The existence of such a maximal collection can be proved by Zorn's Lemma by ordering the set of all collections with property 1. by inclusion. Now given such a maximal collection you can show that
$$
X=U:=\bigcup_{z \in Z} B(z,r),
$$
since if $x \in X$ there are two cases: If $x \in Z$ then $x \in U$, trivially.

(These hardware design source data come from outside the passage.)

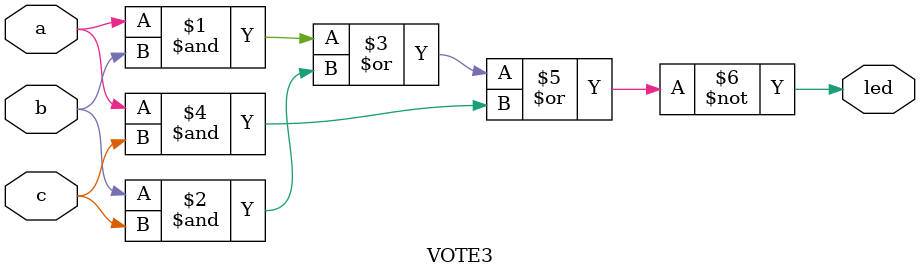
<source format=v>
  module VOTE3
    (
      input wire a,           //3个输入变量a、b、c
      input wire b,
      input wire c,
      output wire led         //显示表决结果led
    );
     assign 	led = ~((a&b)|(b&c)|(a&c));   //根据逻辑表达式得到表决结果
  endmodule
</source>
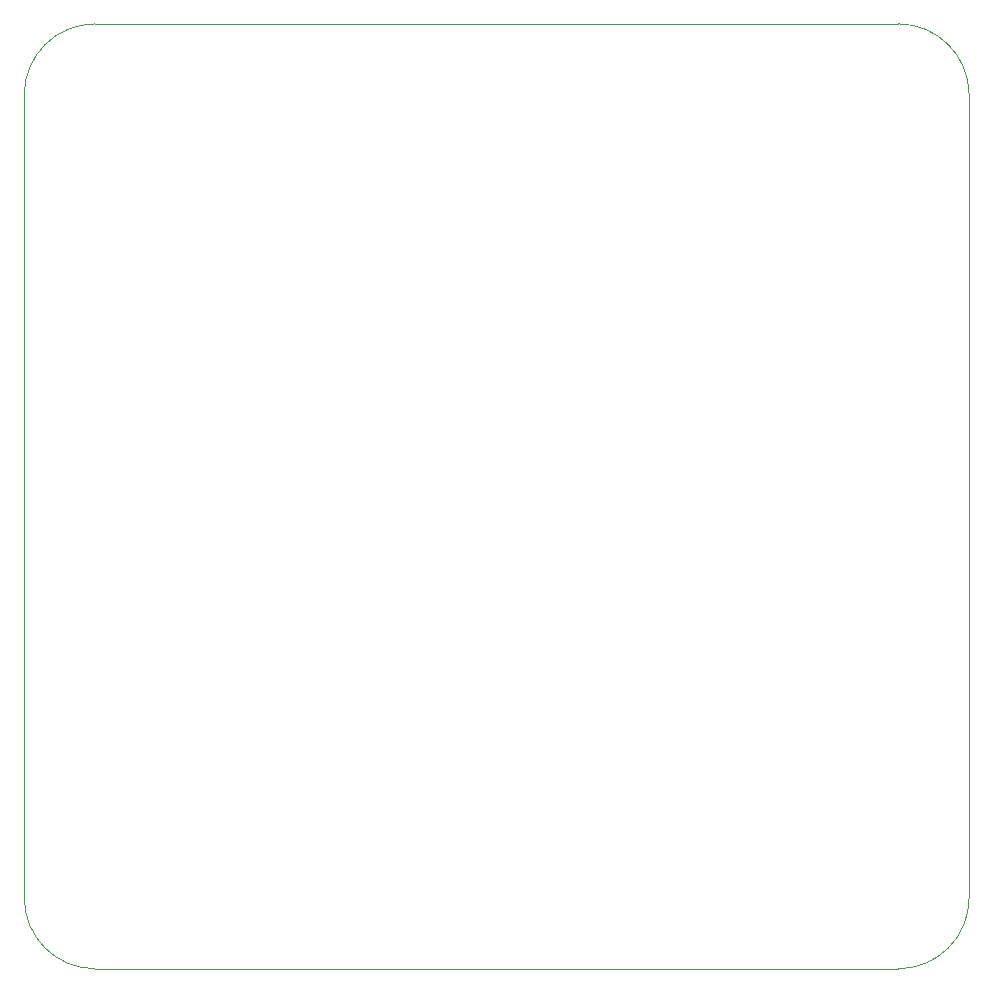
<source format=gbr>
%TF.GenerationSoftware,KiCad,Pcbnew,(6.0.10)*%
%TF.CreationDate,2023-02-21T23:22:35+08:00*%
%TF.ProjectId,LutrarmyMic_PreAmp,4c757472-6172-46d7-994d-69635f507265,rev?*%
%TF.SameCoordinates,Original*%
%TF.FileFunction,Profile,NP*%
%FSLAX46Y46*%
G04 Gerber Fmt 4.6, Leading zero omitted, Abs format (unit mm)*
G04 Created by KiCad (PCBNEW (6.0.10)) date 2023-02-21 23:22:35*
%MOMM*%
%LPD*%
G01*
G04 APERTURE LIST*
%TA.AperFunction,Profile*%
%ADD10C,0.100000*%
%TD*%
G04 APERTURE END LIST*
D10*
X205000000Y-65920000D02*
G75*
G03*
X199000000Y-59920000I-6000000J0D01*
G01*
X199000000Y-139920000D02*
G75*
G03*
X205000000Y-133920000I0J6000000D01*
G01*
X125000000Y-133920000D02*
G75*
G03*
X131000000Y-139920000I6000000J0D01*
G01*
X131000000Y-59920000D02*
G75*
G03*
X125000000Y-65920000I0J-6000000D01*
G01*
X131000000Y-59920000D02*
X199000000Y-59920000D01*
X199000000Y-139920000D02*
X131000000Y-139920000D01*
X125000000Y-133920000D02*
X125000000Y-65920000D01*
X205000000Y-65920000D02*
X205000000Y-133920000D01*
M02*

</source>
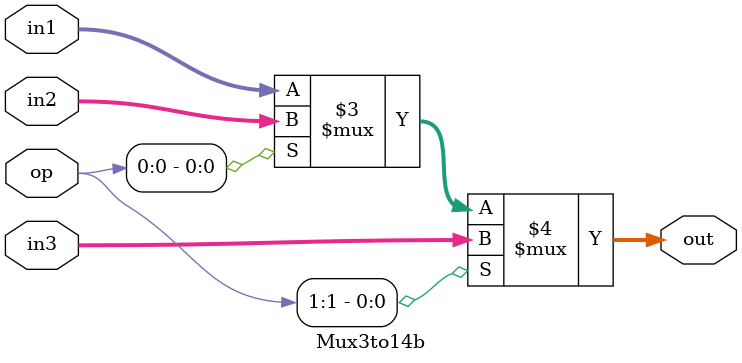
<source format=v>
`timescale 1ns / 1ps
module Mux3to14b(
	input wire[3:0] in1,in2,in3,
	input wire[1:0] op,
	output wire[3:0] out
    );
	assign out=op[1]==1?in3:(op[0]==1?in2:in1);
endmodule

</source>
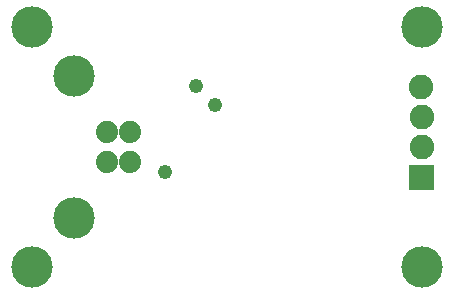
<source format=gbs>
G75*
G70*
%OFA0B0*%
%FSLAX24Y24*%
%IPPOS*%
%LPD*%
%AMOC8*
5,1,8,0,0,1.08239X$1,22.5*
%
%ADD10C,0.1380*%
%ADD11C,0.0740*%
%ADD12R,0.0820X0.0820*%
%ADD13C,0.0820*%
%ADD14C,0.0480*%
D10*
X002572Y001232D03*
X004002Y002862D03*
X004002Y007602D03*
X002572Y009232D03*
X015572Y009232D03*
X015572Y001232D03*
D11*
X005852Y004740D03*
X005072Y004740D03*
X005072Y005724D03*
X005852Y005724D03*
D12*
G36*
X015162Y004641D02*
X015981Y004642D01*
X015982Y003823D01*
X015163Y003822D01*
X015162Y004641D01*
G37*
D13*
X015571Y005232D03*
X015569Y006232D03*
X015567Y007232D03*
D14*
X008692Y006632D03*
X008052Y007272D03*
X007012Y004392D03*
M02*

</source>
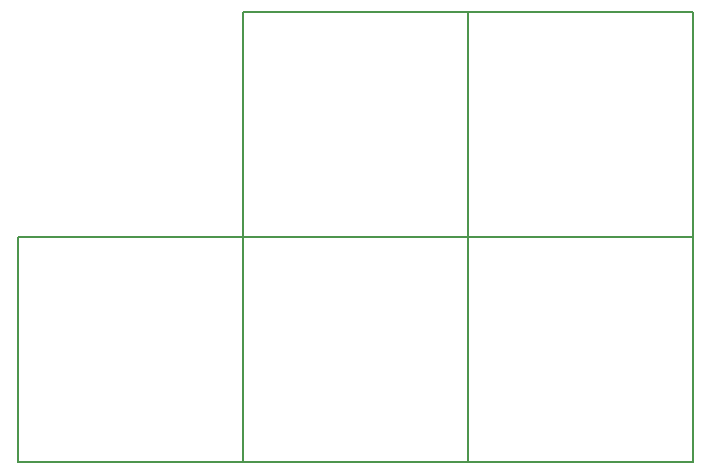
<source format=gbr>
%TF.GenerationSoftware,KiCad,Pcbnew,9.0.6*%
%TF.CreationDate,2026-01-21T21:59:35-06:00*%
%TF.ProjectId,test test,74657374-2074-4657-9374-2e6b69636164,rev?*%
%TF.SameCoordinates,Original*%
%TF.FileFunction,OtherDrawing,Comment*%
%FSLAX46Y46*%
G04 Gerber Fmt 4.6, Leading zero omitted, Abs format (unit mm)*
G04 Created by KiCad (PCBNEW 9.0.6) date 2026-01-21 21:59:35*
%MOMM*%
%LPD*%
G01*
G04 APERTURE LIST*
%ADD10C,0.150000*%
G04 APERTURE END LIST*
D10*
%TO.C,SW4*%
X102393800Y-95250000D02*
X121443800Y-95250000D01*
X102393800Y-114300000D02*
X102393800Y-95250000D01*
X121443800Y-95250000D02*
X121443800Y-114300000D01*
X121443800Y-114300000D02*
X102393800Y-114300000D01*
%TO.C,SW5*%
X64293800Y-95250000D02*
X83343800Y-95250000D01*
X64293800Y-114300000D02*
X64293800Y-95250000D01*
X83343800Y-95250000D02*
X83343800Y-114300000D01*
X83343800Y-114300000D02*
X64293800Y-114300000D01*
%TO.C,SW1*%
X83343800Y-76200000D02*
X102393800Y-76200000D01*
X83343800Y-95250000D02*
X83343800Y-76200000D01*
X102393800Y-76200000D02*
X102393800Y-95250000D01*
X102393800Y-95250000D02*
X83343800Y-95250000D01*
%TO.C,SW3*%
X83343800Y-95250000D02*
X102393800Y-95250000D01*
X83343800Y-114300000D02*
X83343800Y-95250000D01*
X102393800Y-95250000D02*
X102393800Y-114300000D01*
X102393800Y-114300000D02*
X83343800Y-114300000D01*
%TO.C,SW2*%
X102393800Y-76200000D02*
X121443800Y-76200000D01*
X102393800Y-95250000D02*
X102393800Y-76200000D01*
X121443800Y-76200000D02*
X121443800Y-95250000D01*
X121443800Y-95250000D02*
X102393800Y-95250000D01*
%TD*%
M02*

</source>
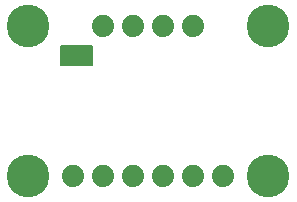
<source format=gbr>
G04 EAGLE Gerber RS-274X export*
G75*
%MOMM*%
%FSLAX34Y34*%
%LPD*%
%INSoldermask Bottom*%
%IPPOS*%
%AMOC8*
5,1,8,0,0,1.08239X$1,22.5*%
G01*
%ADD10C,1.879600*%
%ADD11C,3.617600*%

G36*
X78858Y118126D02*
X78858Y118126D01*
X78977Y118133D01*
X79015Y118146D01*
X79056Y118151D01*
X79166Y118194D01*
X79279Y118231D01*
X79314Y118253D01*
X79351Y118268D01*
X79447Y118338D01*
X79548Y118401D01*
X79576Y118431D01*
X79609Y118454D01*
X79685Y118546D01*
X79766Y118633D01*
X79786Y118668D01*
X79811Y118699D01*
X79862Y118807D01*
X79920Y118911D01*
X79930Y118951D01*
X79947Y118987D01*
X79969Y119104D01*
X79999Y119219D01*
X80003Y119280D01*
X80007Y119300D01*
X80005Y119320D01*
X80009Y119380D01*
X80009Y134620D01*
X79994Y134738D01*
X79987Y134857D01*
X79974Y134895D01*
X79969Y134936D01*
X79926Y135046D01*
X79889Y135159D01*
X79867Y135194D01*
X79852Y135231D01*
X79783Y135327D01*
X79719Y135428D01*
X79689Y135456D01*
X79666Y135489D01*
X79574Y135565D01*
X79487Y135646D01*
X79452Y135666D01*
X79421Y135691D01*
X79313Y135742D01*
X79209Y135800D01*
X79169Y135810D01*
X79133Y135827D01*
X79016Y135849D01*
X78901Y135879D01*
X78841Y135883D01*
X78821Y135887D01*
X78800Y135885D01*
X78740Y135889D01*
X53340Y135889D01*
X53222Y135874D01*
X53103Y135867D01*
X53065Y135854D01*
X53024Y135849D01*
X52914Y135806D01*
X52801Y135769D01*
X52766Y135747D01*
X52729Y135732D01*
X52633Y135663D01*
X52532Y135599D01*
X52504Y135569D01*
X52471Y135546D01*
X52396Y135454D01*
X52314Y135367D01*
X52294Y135332D01*
X52269Y135301D01*
X52218Y135193D01*
X52160Y135089D01*
X52150Y135049D01*
X52133Y135013D01*
X52111Y134896D01*
X52081Y134781D01*
X52077Y134721D01*
X52073Y134701D01*
X52074Y134694D01*
X52073Y134691D01*
X52074Y134676D01*
X52071Y134620D01*
X52071Y119380D01*
X52086Y119262D01*
X52093Y119143D01*
X52106Y119105D01*
X52111Y119064D01*
X52154Y118954D01*
X52191Y118841D01*
X52213Y118806D01*
X52228Y118769D01*
X52298Y118673D01*
X52361Y118572D01*
X52391Y118544D01*
X52414Y118511D01*
X52506Y118436D01*
X52593Y118354D01*
X52628Y118334D01*
X52659Y118309D01*
X52767Y118258D01*
X52871Y118200D01*
X52911Y118190D01*
X52947Y118173D01*
X53064Y118151D01*
X53179Y118121D01*
X53240Y118117D01*
X53260Y118113D01*
X53280Y118115D01*
X53340Y118111D01*
X78740Y118111D01*
X78858Y118126D01*
G37*
D10*
X63500Y25400D03*
X88900Y25400D03*
X114300Y25400D03*
X139700Y25400D03*
X165100Y25400D03*
X190500Y25400D03*
D11*
X25400Y152400D03*
X228600Y152400D03*
X25400Y25400D03*
X228600Y25400D03*
D10*
X88900Y152400D03*
X114300Y152400D03*
X139700Y152400D03*
X165100Y152400D03*
M02*

</source>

If $x \in X \setminus Z$ then $B(z_0,r/2) \cap B(x,r/2) \not= \emptyset$ for some $z_0 \in Z$. Let $y \in B(z_0,r/2) \cap B(x,r/2)$. Then
$$
d(x,z_0) \le d(x,y) + d(y,z_0)< r/2 + r/2 = r,
$$
that is $x \in B(z_0,r)$. Hence $x \in U$. Thus $\{B(z,r): z \in Z\}$ covers $X$. If there is no countable collection of balls of radius $r$ that covers $X$ then $Z$ and with that too ${\cal C}$ is uncountable.

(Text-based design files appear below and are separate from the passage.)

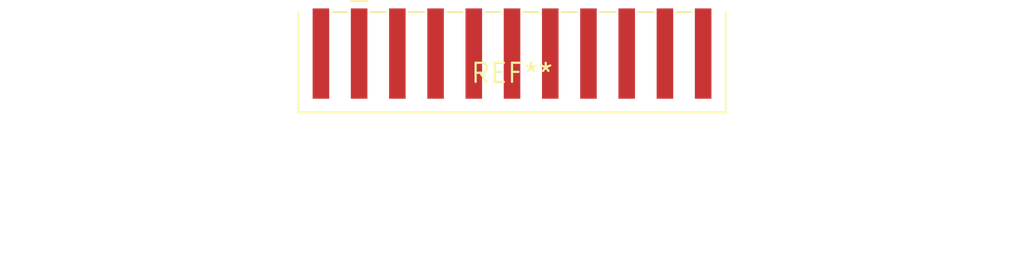
<source format=kicad_pcb>
(kicad_pcb (version 20240108) (generator pcbnew)

  (general
    (thickness 1.6)
  )

  (paper "A4")
  (layers
    (0 "F.Cu" signal)
    (31 "B.Cu" signal)
    (32 "B.Adhes" user "B.Adhesive")
    (33 "F.Adhes" user "F.Adhesive")
    (34 "B.Paste" user)
    (35 "F.Paste" user)
    (36 "B.SilkS" user "B.Silkscreen")
    (37 "F.SilkS" user "F.Silkscreen")
    (38 "B.Mask" user)
    (39 "F.Mask" user)
    (40 "Dwgs.User" user "User.Drawings")
    (41 "Cmts.User" user "User.Comments")
    (42 "Eco1.User" user "User.Eco1")
    (43 "Eco2.User" user "User.Eco2")
    (44 "Edge.Cuts" user)
    (45 "Margin" user)
    (46 "B.CrtYd" user "B.Courtyard")
    (47 "F.CrtYd" user "F.Courtyard")
    (48 "B.Fab" user)
    (49 "F.Fab" user)
    (50 "User.1" user)
    (51 "User.2" user)
    (52 "User.3" user)
    (53 "User.4" user)
    (54 "User.5" user)
    (55 "User.6" user)
    (56 "User.7" user)
    (57 "User.8" user)
    (58 "User.9" user)
  )

  (setup
    (pad_to_mask_clearance 0)
    (pcbplotparams
      (layerselection 0x00010fc_ffffffff)
      (plot_on_all_layers_selection 0x0000000_00000000)
      (disableapertmacros false)
      (usegerberextensions false)
      (usegerberattributes false)
      (usegerberadvancedattributes false)
      (creategerberjobfile false)
      (dashed_line_dash_ratio 12.000000)
      (dashed_line_gap_ratio 3.000000)
      (svgprecision 4)
      (plotframeref false)
      (viasonmask false)
      (mode 1)
      (useauxorigin false)
      (hpglpennumber 1)
      (hpglpenspeed 20)
      (hpglpendiameter 15.000000)
      (dxfpolygonmode false)
      (dxfimperialunits false)
      (dxfusepcbnewfont false)
      (psnegative false)
      (psa4output false)
      (plotreference false)
      (plotvalue false)
      (plotinvisibletext false)
      (sketchpadsonfab false)
      (subtractmaskfromsilk false)
      (outputformat 1)
      (mirror false)
      (drillshape 1)
      (scaleselection 1)
      (outputdirectory "")
    )
  )

  (net 0 "")

  (footprint "Harting_har-flexicon_14110913010xxx_1x09-MP_P2.54mm_Horizontal" (layer "F.Cu") (at 0 0))

)

</source>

A: If you assume Ball of radius $N < \infty$ is compact in $X$ and distance between any pair of points is finite in $X$ then $X$ can be covered by a countable collection of balls of radius $r$. Here is the proof: Take $N$ an integer, take Ball of radius $N$, $B_N$ in X centered around some fixed point $x$. Then by compactness this $B_N$ can be covered by a finite collection $B_N(x) = \cup_{i = 1}^{r(N)} B_r(x_i)$. Now form a set $S_N = \{x_1,...,x_{r(N)}\}$. then as $N \rightarrow \infty$, the total collection of such sets $X = \cup_{N=1}^{\infty} B_N(x) = \cup_{N=1}^{\infty} \cup_{i = 1}^{r(N)} B_r(x_i)$ is a cover for $X$ with a countable collection of sets since $\cup_{N=1}^{\infty} S_N$ is countable as it is a countable union of countable sets. So now the problem is now reduced to the case, when $B_N(x)$ is not compact or distance between some pair of points is $\infty$. I dont think latter is an interesting case. So consider when $B_N$ is not compact and complete the proof.

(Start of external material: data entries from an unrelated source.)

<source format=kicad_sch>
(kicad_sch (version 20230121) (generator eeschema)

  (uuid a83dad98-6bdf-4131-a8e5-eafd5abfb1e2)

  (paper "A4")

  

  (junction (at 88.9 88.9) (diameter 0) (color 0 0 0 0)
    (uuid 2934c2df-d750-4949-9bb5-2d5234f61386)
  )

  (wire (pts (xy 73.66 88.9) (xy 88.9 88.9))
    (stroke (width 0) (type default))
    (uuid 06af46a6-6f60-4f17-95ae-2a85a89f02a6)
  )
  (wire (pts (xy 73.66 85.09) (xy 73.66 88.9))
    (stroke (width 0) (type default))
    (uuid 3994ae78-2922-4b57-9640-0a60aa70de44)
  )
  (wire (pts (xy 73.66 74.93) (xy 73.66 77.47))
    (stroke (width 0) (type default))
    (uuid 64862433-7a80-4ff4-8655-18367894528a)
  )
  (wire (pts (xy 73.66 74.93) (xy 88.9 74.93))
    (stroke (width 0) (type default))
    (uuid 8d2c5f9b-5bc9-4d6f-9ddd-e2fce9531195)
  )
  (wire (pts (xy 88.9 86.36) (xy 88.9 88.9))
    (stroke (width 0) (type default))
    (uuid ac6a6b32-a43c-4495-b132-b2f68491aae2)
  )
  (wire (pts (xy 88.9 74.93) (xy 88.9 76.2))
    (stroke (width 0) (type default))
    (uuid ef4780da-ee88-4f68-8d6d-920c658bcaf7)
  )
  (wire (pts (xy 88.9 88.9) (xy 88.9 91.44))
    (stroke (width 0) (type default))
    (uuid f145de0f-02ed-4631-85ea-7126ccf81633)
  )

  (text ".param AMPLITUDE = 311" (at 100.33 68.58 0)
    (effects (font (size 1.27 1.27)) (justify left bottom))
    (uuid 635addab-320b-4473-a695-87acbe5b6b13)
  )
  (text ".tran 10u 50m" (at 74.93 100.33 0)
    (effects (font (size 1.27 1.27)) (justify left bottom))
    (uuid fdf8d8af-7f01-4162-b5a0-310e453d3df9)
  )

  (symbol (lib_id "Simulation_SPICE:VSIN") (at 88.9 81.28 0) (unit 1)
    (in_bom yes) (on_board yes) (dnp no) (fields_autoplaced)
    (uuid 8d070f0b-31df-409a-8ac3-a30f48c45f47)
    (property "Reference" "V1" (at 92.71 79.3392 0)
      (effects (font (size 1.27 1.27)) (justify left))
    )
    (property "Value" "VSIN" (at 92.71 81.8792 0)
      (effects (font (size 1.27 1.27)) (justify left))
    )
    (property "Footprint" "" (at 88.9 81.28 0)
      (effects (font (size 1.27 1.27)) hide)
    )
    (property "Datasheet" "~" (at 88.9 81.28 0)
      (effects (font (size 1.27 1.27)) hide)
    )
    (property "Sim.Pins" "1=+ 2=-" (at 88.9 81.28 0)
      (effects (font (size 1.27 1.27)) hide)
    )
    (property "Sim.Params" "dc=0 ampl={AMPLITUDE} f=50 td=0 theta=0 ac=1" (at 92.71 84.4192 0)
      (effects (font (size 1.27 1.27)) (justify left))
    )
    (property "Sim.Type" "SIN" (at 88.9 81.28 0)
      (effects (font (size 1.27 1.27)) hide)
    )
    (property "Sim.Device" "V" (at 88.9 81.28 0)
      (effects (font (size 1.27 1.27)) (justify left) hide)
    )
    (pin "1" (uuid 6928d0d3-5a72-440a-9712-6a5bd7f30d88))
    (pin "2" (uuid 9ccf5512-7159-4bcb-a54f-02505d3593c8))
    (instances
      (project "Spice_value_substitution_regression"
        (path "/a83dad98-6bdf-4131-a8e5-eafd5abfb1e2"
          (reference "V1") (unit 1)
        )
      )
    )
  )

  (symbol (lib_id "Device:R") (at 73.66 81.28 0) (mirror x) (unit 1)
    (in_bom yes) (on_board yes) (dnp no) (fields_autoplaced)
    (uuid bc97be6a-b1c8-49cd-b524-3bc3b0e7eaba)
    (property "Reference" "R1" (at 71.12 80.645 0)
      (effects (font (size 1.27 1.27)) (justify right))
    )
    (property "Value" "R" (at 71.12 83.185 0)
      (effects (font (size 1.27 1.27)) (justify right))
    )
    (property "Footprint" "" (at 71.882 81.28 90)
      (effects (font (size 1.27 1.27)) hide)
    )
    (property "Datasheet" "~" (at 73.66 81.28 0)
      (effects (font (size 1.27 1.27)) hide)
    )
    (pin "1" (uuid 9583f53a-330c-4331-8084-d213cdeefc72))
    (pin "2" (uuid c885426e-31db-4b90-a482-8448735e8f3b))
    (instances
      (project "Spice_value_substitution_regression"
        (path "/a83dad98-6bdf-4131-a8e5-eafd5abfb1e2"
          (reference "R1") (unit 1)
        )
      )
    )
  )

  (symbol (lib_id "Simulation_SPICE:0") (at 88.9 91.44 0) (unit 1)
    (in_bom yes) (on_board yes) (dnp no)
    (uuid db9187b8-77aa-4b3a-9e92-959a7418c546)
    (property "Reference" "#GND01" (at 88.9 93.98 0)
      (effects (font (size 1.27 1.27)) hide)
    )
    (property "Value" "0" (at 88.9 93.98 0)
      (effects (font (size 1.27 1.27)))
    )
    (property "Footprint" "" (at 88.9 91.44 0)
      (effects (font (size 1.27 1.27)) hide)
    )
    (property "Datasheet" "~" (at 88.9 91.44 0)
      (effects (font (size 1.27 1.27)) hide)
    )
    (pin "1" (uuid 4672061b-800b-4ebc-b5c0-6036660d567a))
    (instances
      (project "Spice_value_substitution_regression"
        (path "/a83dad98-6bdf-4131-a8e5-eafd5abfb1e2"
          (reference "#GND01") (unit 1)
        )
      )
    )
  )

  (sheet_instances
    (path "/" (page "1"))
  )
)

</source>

A case where $B_N$ with $N>(r+1)$ is not compact: Take some uncountable collection of points $X$. Define $d(x,y) = r+1$ if $x \neq y$ and $d(x,y) = 0$ iff $x=y$. This is a metric and with this metric $B_N(x)$ is not compact as $B_N(x) = X$ (full space) and $B_r(x)$ contains only a singleton i.e., $B_r(x) = \{x\}$